Inspirámo-nos num espaço em construção para perceber como a sua carreira e o percurso da moda nacional se construiram lado a lado, como se os astros assim os tivessem alinhado ao longo de mais de três décadas, cruzando-se primeiro com a moda no Porto e acabando por abraçar Lisboa como a sua cidade. Luís Pereira tem 55 anos, nasceu em Angola e a guerra no seu país trouxe-o para Portugal ainda pequeno — nem de propósito, o conflito na Ucrânia estourou poucas horas antes desta conversa e foi por aí que começámos, cientes de que a moda é uma área de criatividade que absorve tudo o que a rodeia e que está em constante mudança. “O conflito não devia existir. Lógico que a seguir vai influenciar a moda, uns vão para a tendência da guerra e outros para o lado contrário. Vai ter sempre influência.”

Começar pelo princípio

Estamos a fazer esta entrevista depois de ter começado uma guerra de madrugada e numa altura em que está empenhado a preparar a próxima edição da ModaLisboa. Acha que, nestas alturas, devemos só focar-nos no conflito ou o “show must go on”? 
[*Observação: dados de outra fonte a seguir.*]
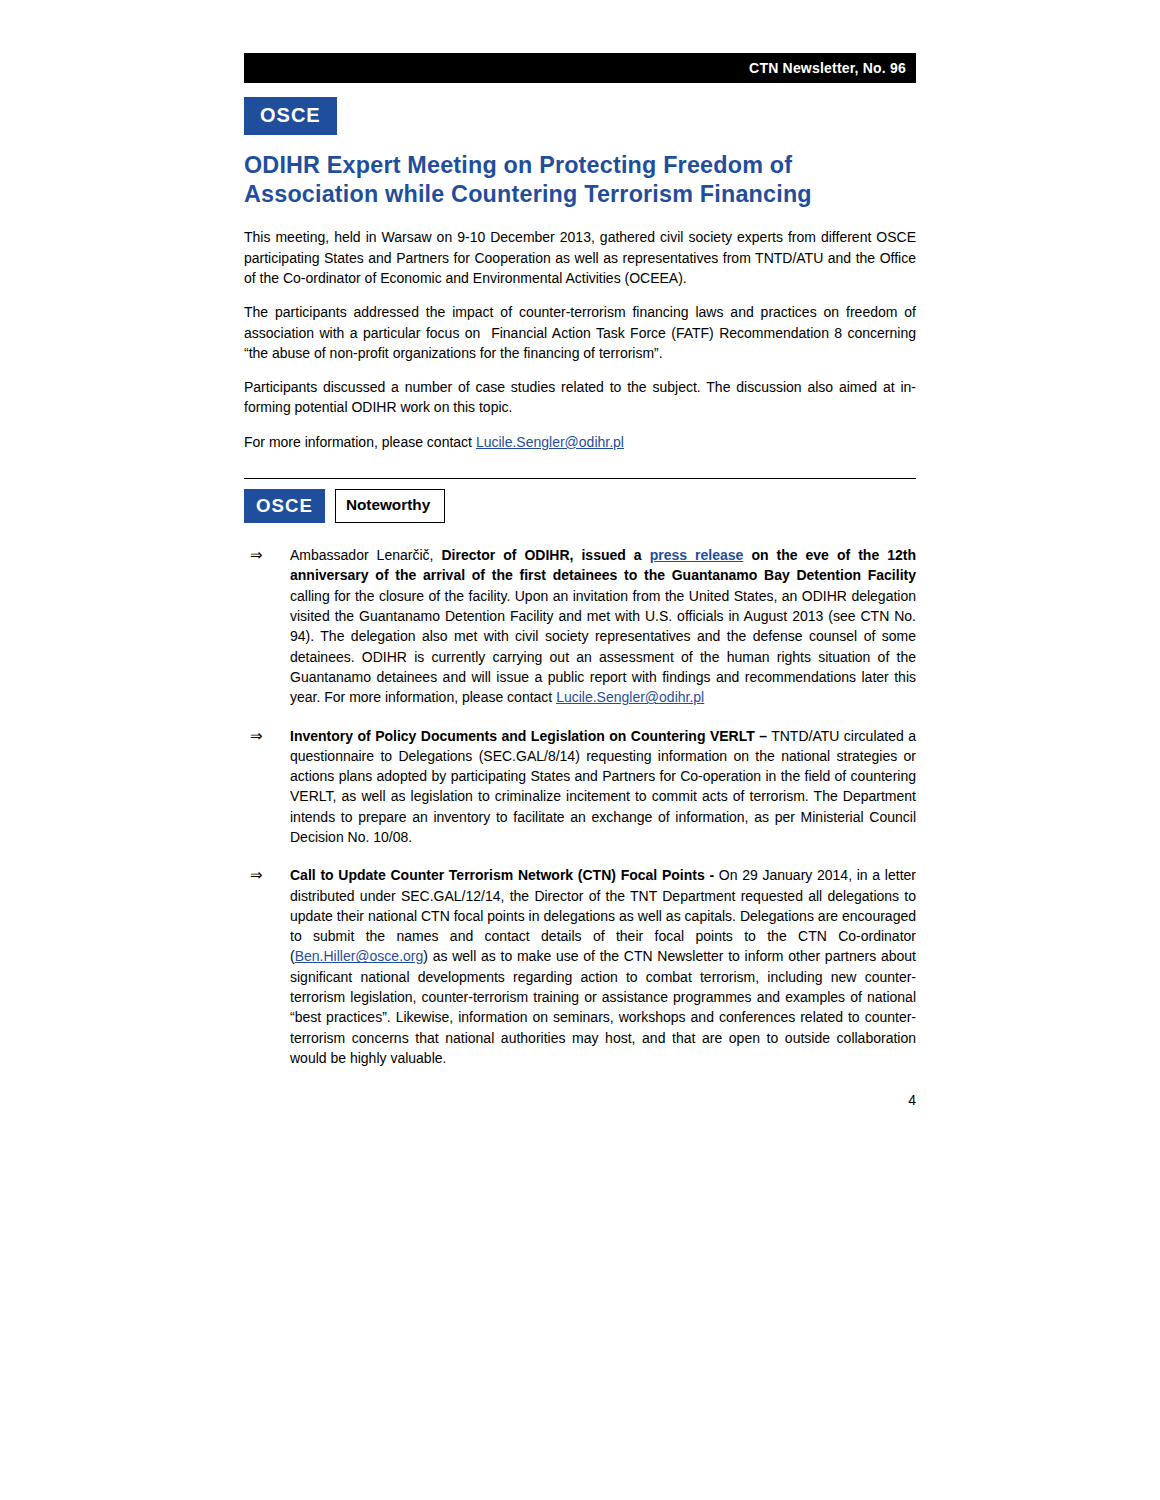CTN Newsletter, No. 96
OSCE
ODIHR Expert Meeting on Protecting Freedom of Association while Countering Terrorism Financing
This meeting, held in Warsaw on 9-10 December 2013, gathered civil society experts from different OSCE participating States and Partners for Cooperation as well as representatives from TNTD/ATU and the Office of the Co-ordinator of Economic and Environmental Activities (OCEEA).
The participants addressed the impact of counter-terrorism financing laws and practices on freedom of association with a particular focus on Financial Action Task Force (FATF) Recommendation 8 concerning “the abuse of non-profit organizations for the financing of terrorism”.
Participants discussed a number of case studies related to the subject. The discussion also aimed at in-forming potential ODIHR work on this topic.
For more information, please contact Lucile.Sengler@odihr.pl
OSCE
Noteworthy
Ambassador Lenarčič, Director of ODIHR, issued a press release on the eve of the 12th anniversary of the arrival of the first detainees to the Guantanamo Bay Detention Facility calling for the closure of the facility. Upon an invitation from the United States, an ODIHR delegation visited the Guantanamo Detention Facility and met with U.S. officials in August 2013 (see CTN No. 94). The delegation also met with civil society representatives and the defense counsel of some detainees. ODIHR is currently carrying out an assessment of the human rights situation of the Guantanamo detainees and will issue a public report with findings and recommendations later this year. For more information, please contact Lucile.Sengler@odihr.pl
Inventory of Policy Documents and Legislation on Countering VERLT – TNTD/ATU circulated a questionnaire to Delegations (SEC.GAL/8/14) requesting information on the national strategies or actions plans adopted by participating States and Partners for Co-operation in the field of countering VERLT, as well as legislation to criminalize incitement to commit acts of terrorism. The Department intends to prepare an inventory to facilitate an exchange of information, as per Ministerial Council Decision No. 10/08.
Call to Update Counter Terrorism Network (CTN) Focal Points - On 29 January 2014, in a letter distributed under SEC.GAL/12/14, the Director of the TNT Department requested all delegations to update their national CTN focal points in delegations as well as capitals. Delegations are encouraged to submit the names and contact details of their focal points to the CTN Co-ordinator (Ben.Hiller@osce.org) as well as to make use of the CTN Newsletter to inform other partners about significant national developments regarding action to combat terrorism, including new counter-terrorism legislation, counter-terrorism training or assistance programmes and examples of national “best practices”. Likewise, information on seminars, workshops and conferences related to counter-terrorism concerns that national authorities may host, and that are open to outside collaboration would be highly valuable.
4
Eu acho que devem continuar. O mundo tem de continuar. A pandemia já veio fazer estragos e agora numa fase de crescimento, esta guerra não veio numa boa altura. Saímos de uma guerra e estamos a entrar noutra. O mundo da moda tem de continuar porque é um negócio muito grande. Mas vamos sentir isso, a seguir. No valor das matérias primas, dos transportes… Agora as feiras estão também a decorrer, mas quando forem as entregas [de encomendas] não se sabe se a matéria-prima vai existir e quais os seus valores. Na altura da pandemia sentiu-se muito, não havia materiais, não havia coisas para entrega e tudo demora muito mais tempo. A logística que existia foi interrompida, agora no regresso há muitas empresas que não existem, voltam de outra forma, têm outros preços.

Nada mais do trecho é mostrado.